> **The task**:
Please retype the entries that follow exactly as they are, leaving the images behind.

==== Raw data

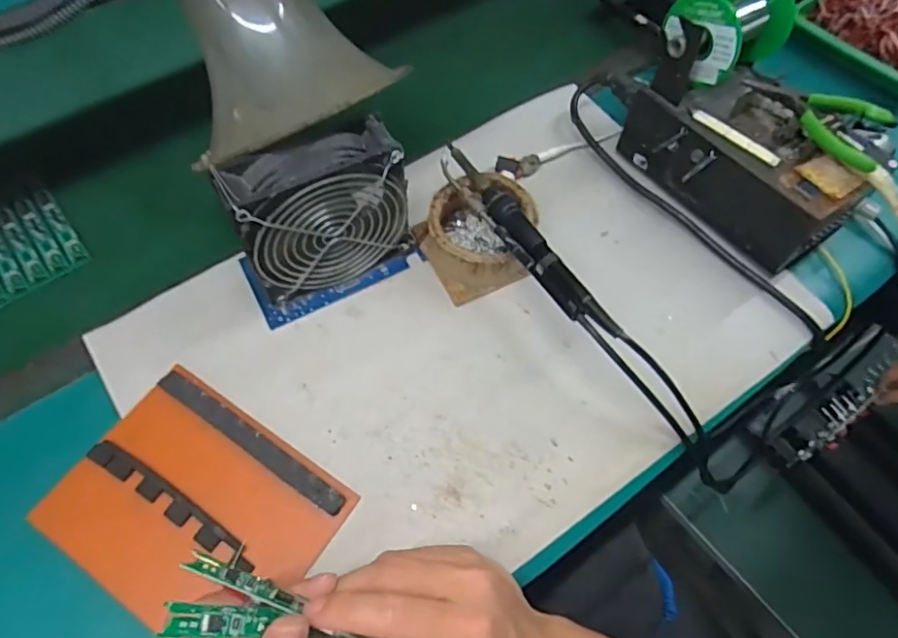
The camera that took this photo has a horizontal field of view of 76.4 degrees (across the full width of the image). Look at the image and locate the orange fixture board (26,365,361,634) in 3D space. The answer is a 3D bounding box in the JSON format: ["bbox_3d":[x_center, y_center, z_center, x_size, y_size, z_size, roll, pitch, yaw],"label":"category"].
[{"bbox_3d":[-0.169,0.125,0.381,0.170,0.008,0.132,31,66,15],"label":"orange fixture board"}]

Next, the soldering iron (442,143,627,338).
[{"bbox_3d":[0.054,-0.063,0.423,0.031,0.019,0.205,-31,67,-16],"label":"soldering iron"}]

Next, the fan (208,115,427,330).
[{"bbox_3d":[-0.095,-0.071,0.422,0.132,0.124,0.058,-25,65,-13],"label":"fan"}]

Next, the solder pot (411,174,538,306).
[{"bbox_3d":[0.026,-0.072,0.464,0.086,0.058,0.097,-27,66,-14],"label":"solder pot"}]

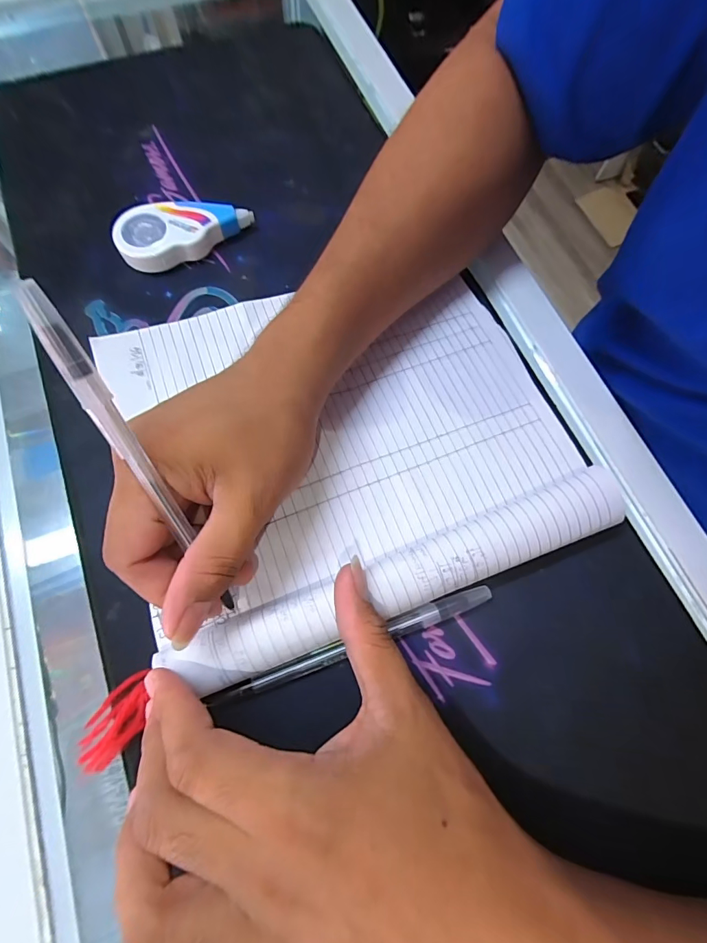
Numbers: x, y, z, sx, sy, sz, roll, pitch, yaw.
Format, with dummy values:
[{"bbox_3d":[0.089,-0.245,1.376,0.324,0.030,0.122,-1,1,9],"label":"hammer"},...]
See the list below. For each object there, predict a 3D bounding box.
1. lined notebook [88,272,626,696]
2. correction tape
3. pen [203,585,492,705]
[{"bbox_3d":[-0.003,-0.027,0.246,0.243,0.020,0.214,-19,73,-9],"label":"lined notebook"},{"bbox_3d":[-0.115,-0.165,0.291,0.089,0.020,0.039,-14,72,-8],"label":"correction tape"},{"bbox_3d":[0.002,0.087,0.215,0.149,0.004,0.010,-18,73,-8],"label":"pen"}]

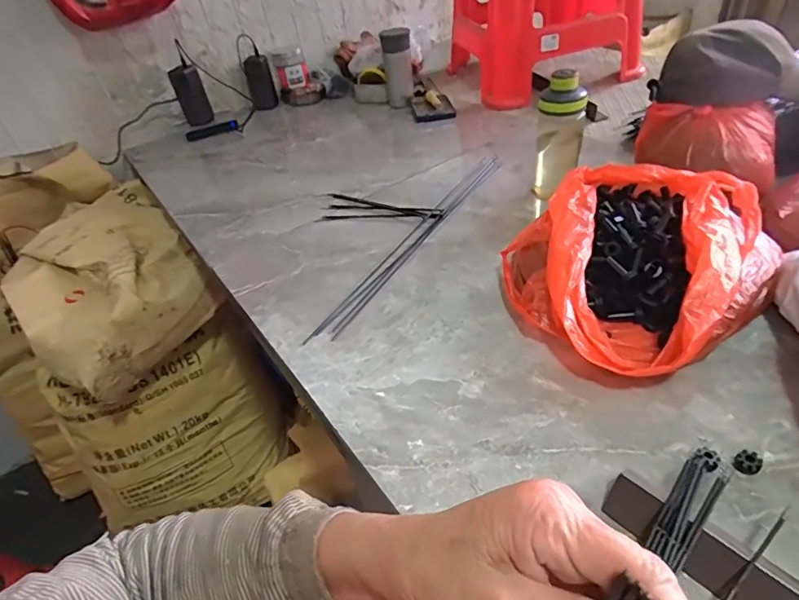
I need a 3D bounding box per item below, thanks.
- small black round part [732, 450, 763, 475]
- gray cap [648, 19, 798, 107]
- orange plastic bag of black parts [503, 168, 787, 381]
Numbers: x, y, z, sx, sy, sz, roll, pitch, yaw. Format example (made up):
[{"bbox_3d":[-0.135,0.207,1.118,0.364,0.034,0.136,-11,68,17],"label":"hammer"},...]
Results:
[{"bbox_3d":[0.298,0.141,0.418,0.017,0.017,0.019,-35,45,-27],"label":"small black round part"},{"bbox_3d":[0.515,-0.334,0.715,0.248,0.115,0.136,8,43,21],"label":"gray cap"},{"bbox_3d":[0.279,-0.046,0.593,0.289,0.116,0.267,-28,42,-20],"label":"orange plastic bag of black parts"}]

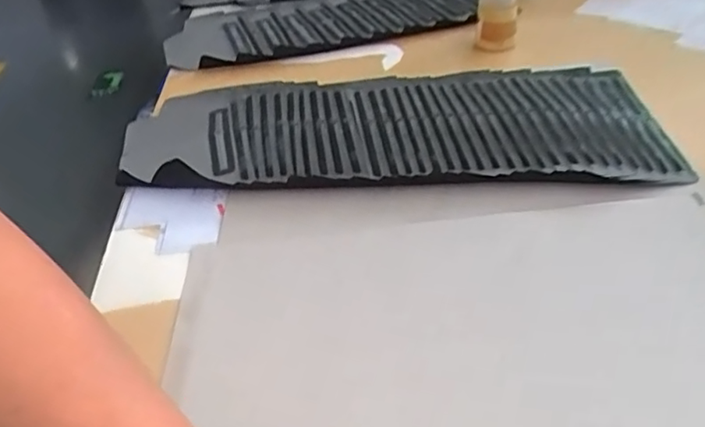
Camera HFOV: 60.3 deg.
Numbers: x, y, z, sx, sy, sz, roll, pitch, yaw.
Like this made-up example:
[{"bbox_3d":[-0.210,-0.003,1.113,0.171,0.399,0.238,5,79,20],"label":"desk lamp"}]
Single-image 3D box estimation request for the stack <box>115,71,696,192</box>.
[{"bbox_3d":[0.029,-0.115,0.813,0.691,0.033,0.276,-1,38,9],"label":"stack"}]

========

> **Response to the task**:
The camera that took this photo has a horizontal field of view of 76.4 degrees (across the full width of the image). Look at the image and locate the orange fixture board (26,365,361,634) in 3D space. The answer is a 3D bounding box in the JSON format: ["bbox_3d":[x_center, y_center, z_center, x_size, y_size, z_size, roll, pitch, yaw],"label":"category"].
[{"bbox_3d":[-0.169,0.125,0.381,0.170,0.008,0.132,31,66,15],"label":"orange fixture board"}]

Next, the soldering iron (442,143,627,338).
[{"bbox_3d":[0.054,-0.063,0.423,0.031,0.019,0.205,-31,67,-16],"label":"soldering iron"}]

Next, the fan (208,115,427,330).
[{"bbox_3d":[-0.095,-0.071,0.422,0.132,0.124,0.058,-25,65,-13],"label":"fan"}]

Next, the solder pot (411,174,538,306).
[{"bbox_3d":[0.026,-0.072,0.464,0.086,0.058,0.097,-27,66,-14],"label":"solder pot"}]

Numbers: x, y, z, sx, sy, sz, roll, pitch, yaw.
Format, with dummy values:
[{"bbox_3d":[0.089,-0.245,1.376,0.324,0.030,0.122,-1,1,9],"label":"hammer"},...]
See the list below. For each object there, predict a 3D bounding box.
1. lined notebook [88,272,626,696]
2. correction tape
3. pen [203,585,492,705]
[{"bbox_3d":[-0.003,-0.027,0.246,0.243,0.020,0.214,-19,73,-9],"label":"lined notebook"},{"bbox_3d":[-0.115,-0.165,0.291,0.089,0.020,0.039,-14,72,-8],"label":"correction tape"},{"bbox_3d":[0.002,0.087,0.215,0.149,0.004,0.010,-18,73,-8],"label":"pen"}]

I need a 3D bounding box per item below, thanks.
- small black round part [732, 450, 763, 475]
- gray cap [648, 19, 798, 107]
- orange plastic bag of black parts [503, 168, 787, 381]
Numbers: x, y, z, sx, sy, sz, roll, pitch, yaw. Format example (made up):
[{"bbox_3d":[-0.135,0.207,1.118,0.364,0.034,0.136,-11,68,17],"label":"hammer"},...]
Results:
[{"bbox_3d":[0.298,0.141,0.418,0.017,0.017,0.019,-35,45,-27],"label":"small black round part"},{"bbox_3d":[0.515,-0.334,0.715,0.248,0.115,0.136,8,43,21],"label":"gray cap"},{"bbox_3d":[0.279,-0.046,0.593,0.289,0.116,0.267,-28,42,-20],"label":"orange plastic bag of black parts"}]

Camera HFOV: 60.3 deg.
Numbers: x, y, z, sx, sy, sz, roll, pitch, yaw.
Like this made-up example:
[{"bbox_3d":[-0.210,-0.003,1.113,0.171,0.399,0.238,5,79,20],"label":"desk lamp"}]
Single-image 3D box estimation request for the stack <box>115,71,696,192</box>.
[{"bbox_3d":[0.029,-0.115,0.813,0.691,0.033,0.276,-1,38,9],"label":"stack"}]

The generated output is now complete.